Eurobonds are also heating up, as growth across the eurozone outpaces the United States for the first time in six years, further deepening European capital markets and thus attracting more buyers. Half of last year’s international bond issues were euro-denominated; nearly twice the proportion conducted in dollars, according to the International Capital Markets Association, a London-based trade group. In total, euro-dominated debt now comprises more than 45 percent of outstanding international bond debt, while the dollar makes up just over 36 percent. A recent Deutsche Bank report predicts that the euro will account for 40 percent of the world’s foreign-exchange reserves by 2010, up from 19 percent in 2001, and 26 percent today. That in turn will give Europe new political clout. “Being the world’s chosen reserve currency gives prestige, and colors people’s view of that country [or region],” says Neil O’Brien, director of the London-based think tank Open Europe.
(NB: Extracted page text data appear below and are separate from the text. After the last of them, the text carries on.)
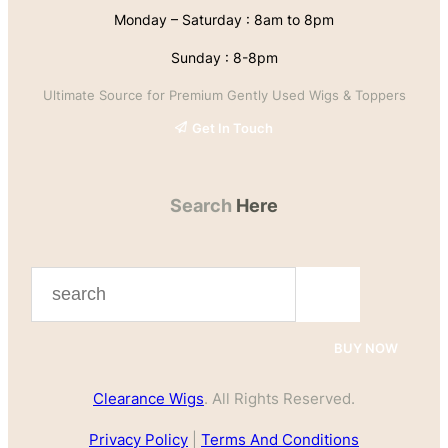
Monday – Saturday : 8am to 8pm
Sunday : 8-8pm
Ultimate Source for Premium Gently Used Wigs & Toppers
Get In Touch
Search
Here
S
e
a
BUY NOW
r
Clearance Wigs
. All Rights Reserved.
c
h
Privacy Policy
|
Terms And Conditions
It will also allow Europeans to borrow money more cheaply, even as America’s phenomenally low credit rates rise. As the holder of the world’s most liquid currency, Americans have long enjoyed disproportionately low interest rates, resulting in a yearly savings of some $100 billion a year in borrowing costs relative to the rest of the world. (Charles de Gaulle once referred to this boon as America’s “exorbitant privilege.”) As the world economy diversifies away from the dollar, “Americans are going to lose this privilege,” notes Harvard economics professor Kenneth Rogoff. Economists expect the shift to add about half a percentage point to the average American mortgage bill.
But even as homeowners and greenback-toting tourists abroad feel the pinch, the demise of the dollar will ultimately be a good thing for both the United States and the world. The rebalancing would offset America’s $765 billion trade deficit. It would also help reduce the cost of labor and keep more work at home. The diversification of reserve holdings could also help ease U.S. political tensions with China and the Mideast by diminishing the notion that those countries stockpile dollars in order to retain a competitive trade advantage.
But the most important benefit is also the most obvious—a more balanced global economy. Nearly every major financial crisis of the past two decades has turned on overly rigid exchange-rate regimes (think Russia in 1998 and Argentina in 2000); recent moves to de-peg various currencies from the dollar will help mitigate that risk in the future. Likewise, global growth no longer hinges on just American consumers, but also on Chinese manufacturing, Arab investment and a new Indian middle class. “The world economy is no longer single-minded,” says Holger Schmieding, head of European economics at the Bank of America, summing it up. “It’s not a zero-sum game anymore.” That’s ultimately a welcome change, for bankers and bellhops alike.